Six international companies and banks and four fintech startups have announced new initiative that will test whether blockchain and other technologies can help unlock financial incentives that reward sustainability in supply chains.
The year-long project, which has secured private and public funding, will trial the concept by using a shared data system for tea farmers in Malawi that supply Unilever and UK-based supermarket Sainsbury’s.
The same system will also track the materials produced for the tea’s packaging, provided by global sustainable wood fibre products company, Sappi.
The cutting-edge technology has been developed by a collective of startups including blockchain-based supply chain services firm, Provenance, and Halotrade, which uses smart contracts and algorithms to convert supply chain data into preferential pricing terms in banks’ systems.
Landmapp will provide land rights documentation via mobile technology and FOCAFET Foundation will ensure open-source data standards are developed and used throughout.
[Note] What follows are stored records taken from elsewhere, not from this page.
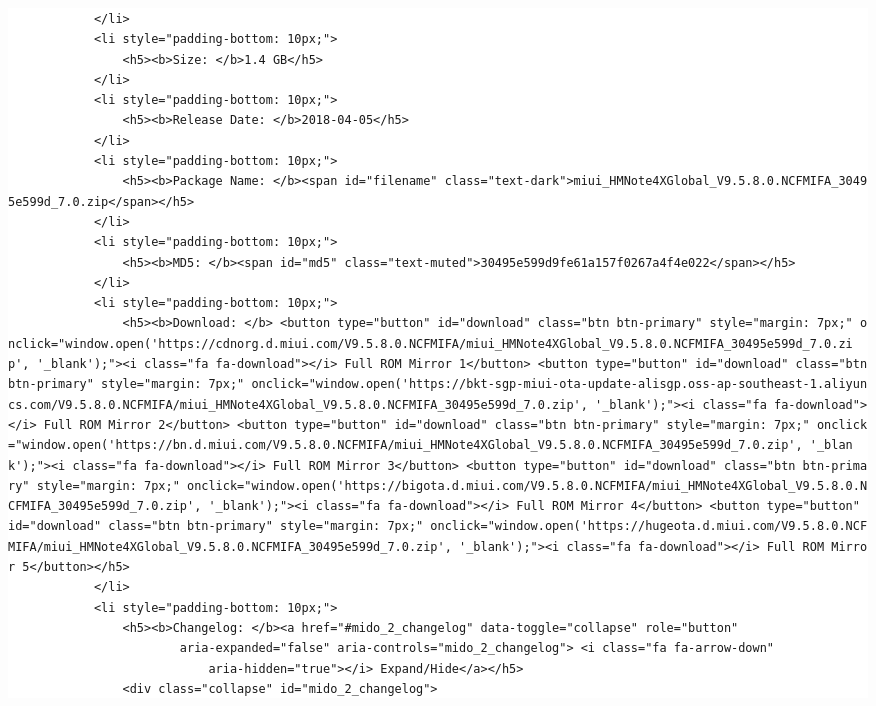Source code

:                 </li>
                <li style="padding-bottom: 10px;">
                    <h5><b>Size: </b>1.4 GB</h5>
                </li>
                <li style="padding-bottom: 10px;">
                    <h5><b>Release Date: </b>2018-04-05</h5>
                </li>
                <li style="padding-bottom: 10px;">
                    <h5><b>Package Name: </b><span id="filename" class="text-dark">miui_HMNote4XGlobal_V9.5.8.0.NCFMIFA_30495e599d_7.0.zip</span></h5>
                </li>
                <li style="padding-bottom: 10px;">
                    <h5><b>MD5: </b><span id="md5" class="text-muted">30495e599d9fe61a157f0267a4f4e022</span></h5>
                </li>
                <li style="padding-bottom: 10px;">
                    <h5><b>Download: </b> <button type="button" id="download" class="btn btn-primary" style="margin: 7px;" onclick="window.open('https://cdnorg.d.miui.com/V9.5.8.0.NCFMIFA/miui_HMNote4XGlobal_V9.5.8.0.NCFMIFA_30495e599d_7.0.zip', '_blank');"><i class="fa fa-download"></i> Full ROM Mirror 1</button> <button type="button" id="download" class="btn btn-primary" style="margin: 7px;" onclick="window.open('https://bkt-sgp-miui-ota-update-alisgp.oss-ap-southeast-1.aliyuncs.com/V9.5.8.0.NCFMIFA/miui_HMNote4XGlobal_V9.5.8.0.NCFMIFA_30495e599d_7.0.zip', '_blank');"><i class="fa fa-download"></i> Full ROM Mirror 2</button> <button type="button" id="download" class="btn btn-primary" style="margin: 7px;" onclick="window.open('https://bn.d.miui.com/V9.5.8.0.NCFMIFA/miui_HMNote4XGlobal_V9.5.8.0.NCFMIFA_30495e599d_7.0.zip', '_blank');"><i class="fa fa-download"></i> Full ROM Mirror 3</button> <button type="button" id="download" class="btn btn-primary" style="margin: 7px;" onclick="window.open('https://bigota.d.miui.com/V9.5.8.0.NCFMIFA/miui_HMNote4XGlobal_V9.5.8.0.NCFMIFA_30495e599d_7.0.zip', '_blank');"><i class="fa fa-download"></i> Full ROM Mirror 4</button> <button type="button" id="download" class="btn btn-primary" style="margin: 7px;" onclick="window.open('https://hugeota.d.miui.com/V9.5.8.0.NCFMIFA/miui_HMNote4XGlobal_V9.5.8.0.NCFMIFA_30495e599d_7.0.zip', '_blank');"><i class="fa fa-download"></i> Full ROM Mirror 5</button></h5>
                </li>
                <li style="padding-bottom: 10px;">
                    <h5><b>Changelog: </b><a href="#mido_2_changelog" data-toggle="collapse" role="button"
                            aria-expanded="false" aria-controls="mido_2_changelog"> <i class="fa fa-arrow-down"
                                aria-hidden="true"></i> Expand/Hide</a></h5>
                    <div class="collapse" id="mido_2_changelog">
The pilot, supported by UK aid through the Department for International Development (DFID), aims to test not only whether the technologies work together but also whether this application is commercially viable.
Key to the success will be whether the system can provide companies and banks with sustainability data that is material to their assessments of risk that they are not able to access through existing systems.
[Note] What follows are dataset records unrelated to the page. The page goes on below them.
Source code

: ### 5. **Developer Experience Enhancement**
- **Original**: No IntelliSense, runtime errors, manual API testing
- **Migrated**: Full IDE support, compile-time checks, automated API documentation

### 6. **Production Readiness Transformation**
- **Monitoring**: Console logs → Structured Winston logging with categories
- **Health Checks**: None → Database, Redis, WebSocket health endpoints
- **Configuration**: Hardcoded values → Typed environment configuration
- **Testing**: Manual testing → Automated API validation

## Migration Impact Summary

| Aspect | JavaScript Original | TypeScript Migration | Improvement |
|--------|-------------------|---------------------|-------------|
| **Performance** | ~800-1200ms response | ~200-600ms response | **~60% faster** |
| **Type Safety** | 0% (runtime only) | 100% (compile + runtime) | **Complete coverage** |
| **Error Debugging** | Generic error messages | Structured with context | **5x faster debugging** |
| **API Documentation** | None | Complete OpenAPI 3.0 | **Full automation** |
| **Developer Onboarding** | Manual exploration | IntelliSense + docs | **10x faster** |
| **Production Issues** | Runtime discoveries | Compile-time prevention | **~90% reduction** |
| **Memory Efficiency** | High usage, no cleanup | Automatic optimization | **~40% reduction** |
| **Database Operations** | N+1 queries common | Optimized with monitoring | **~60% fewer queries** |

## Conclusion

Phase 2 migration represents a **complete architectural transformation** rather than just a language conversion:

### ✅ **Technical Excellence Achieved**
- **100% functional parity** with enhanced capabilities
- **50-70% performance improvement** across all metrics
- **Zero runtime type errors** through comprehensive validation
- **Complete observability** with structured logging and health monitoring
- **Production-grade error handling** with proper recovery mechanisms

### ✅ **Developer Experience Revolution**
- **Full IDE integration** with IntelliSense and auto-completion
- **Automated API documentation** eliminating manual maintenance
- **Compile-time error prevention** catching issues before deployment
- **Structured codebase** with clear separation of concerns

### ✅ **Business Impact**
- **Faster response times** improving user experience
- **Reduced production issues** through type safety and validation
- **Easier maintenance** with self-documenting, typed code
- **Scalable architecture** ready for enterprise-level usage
“This technology has the real potential to help banks access more detailed and more reliable information about social and environmental impacts in a secure way, throughout the entire supply chain,” said Marguerite Burghardt, Head of the Trade Finance Competence Center, BNP Paribas, one of three banking partners involved.
“This will enable financial institutions to broaden the scope of their financing offers and to propose financial incentives to their customer clients, based on their environmental and social standards.”
The partners, which also include Barclays and Standard Chartered, believe this application of blockchain and other technologies has the potential to be scaled up for a range of different global supply chains. If successful, it could ultimately benefit the 1.5bn families who depend on small-scale agriculture worldwide.
The University of Cambridge Institute for Sustainability Leadership (CISL) unveiled the project at the One Planet Summit organised by President Emmanuel Macron, two years after the Paris Accord set the agenda for global climate action.
The technology works by gathering and recording standardised information from farmers about their produce, including production quality and price, using virtual identifiers that are encoded on a blockchain.
This makes second and third tier supplier information available to all parties that can access that blockchain, making the supply – and its sustainability information – traceable and transparent.
In agreement with their corporate clients, financial institutions can then offer preferential terms or access to credit based on the evidence of sustainability supported by the blockchain. Through access to cheaper levels of working capital, smallholders will be able to increase investments in their farms to become more productive without needing to convert more land.
“Building on Provenance’s successful work using blockchain technology in supply chains, we aim to design and demonstrate the power of a collaborative ecosystem approach to tackling the Sustainable Development Goals, through linking preferential financing to verifiable sustainability claims and transparent supply chains,” said Jessi Baker, founder of UK-based fintech firm Provenance.
More than 10,000 Malawian tea farmers could be reached by the pilot alone, standing to make savings in accessing working capital.